Architect Sean Griffiths of FAT takes great pains to emphasize that his interventions are not an example of superficial postmodernism or cynical provocation, and that they are anchored in the historical setting of the school: the project is contextual in many respects. ‘The screen is a reference to the ecclesiastical origins of the school,’ he says. ‘Hence the name Sint Lucas. It also refers to the convent that was originally on the site, and to the tradition of collegiate architecture common throughout Europe. The form is therefore appropriate to an educational institution.’
There are many more such references. According to Griffiths, the screen is also a response to the physical context of the building. ‘It is a series of gables, which is a common form in many of the town’s most important buildings, such as the castle, the town hall, the library and St Peter’s School,’ he says. The screen reorients the building towards Burgakker, an important historic street that leads from the castle to the church. At the south end, where the context is more suburban, the building is treated to look like a small factory in the suburbs. This is where the administration and workshop blocks are. ‘Thus it refers to two different aspects of the school,’ Griffiths explains: ‘An educational institution with religious origins whose ethos is about teaching design in a vocational way, with strong links to industry.

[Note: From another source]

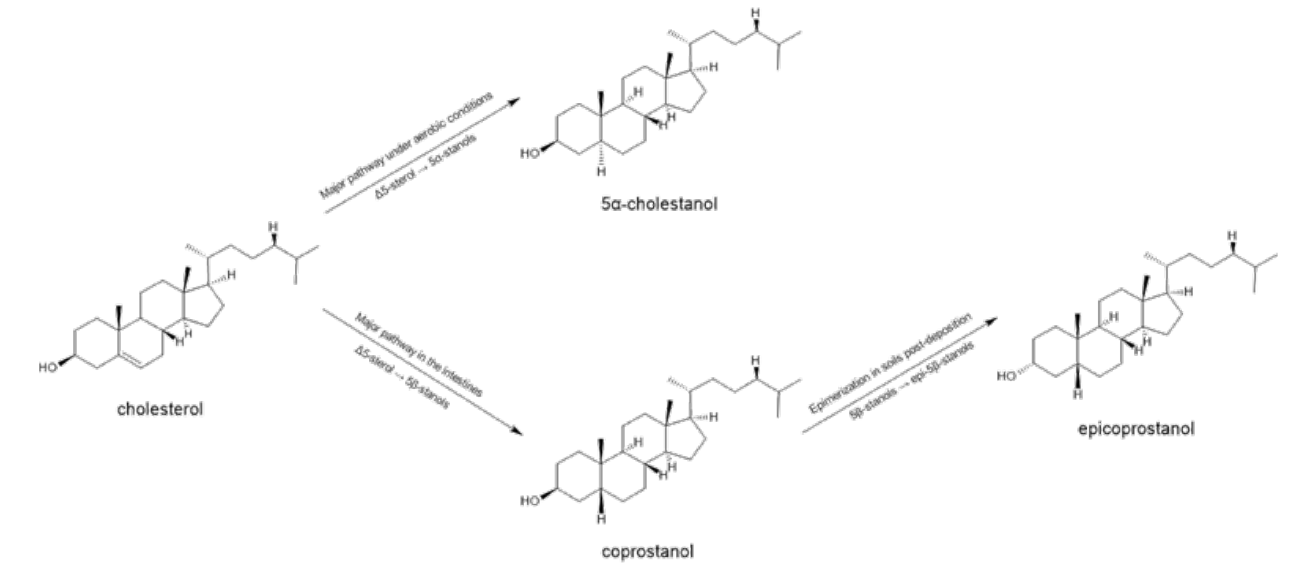
Figure 7. Simplified schematic of the biochemical pathway of the Δ5 -sterol (cholesterol) reduction to 5α -stanols and 5β -stanols in the natural environment and inside the gut (according to Bull et al. 2002 [43], Sistiaga et al. 2014 [24], Prost et al. 2017 [34]).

The idea is to create a kind of narrative to suggest that the school has been built amongst the ruins of a strange amalgam of monastery and factory – although the ruins are, of course, entirely false.’ The treatment of the screen at the front is also a nod towards Goth fashion, which is worn by some of the students.
The question remains whether FAT, with this project, has proven it has outgrown the status of superficial provocateur. For those who ascribe a timeless character and objective values to architecture, a building that seems unable to surpass the ephemerality of a theatrical backdrop is probably difficult to swallow. The interventions in Sint Lucas are also undeniably provocative: they revive the traditional debate about the relationship between function and meaning. But they are certainly not superficial. FAT has woven multiple layers of meaning into a clear message, which has been interpreted positively by many of the students. And for that one student to whom the project is nothing more than scenery, Griffiths has an answer that denotes a postmodern sense of perspective: ‘From our point of view, the screens are much more than mere decoration. But if people read them as such, that’s okay too.’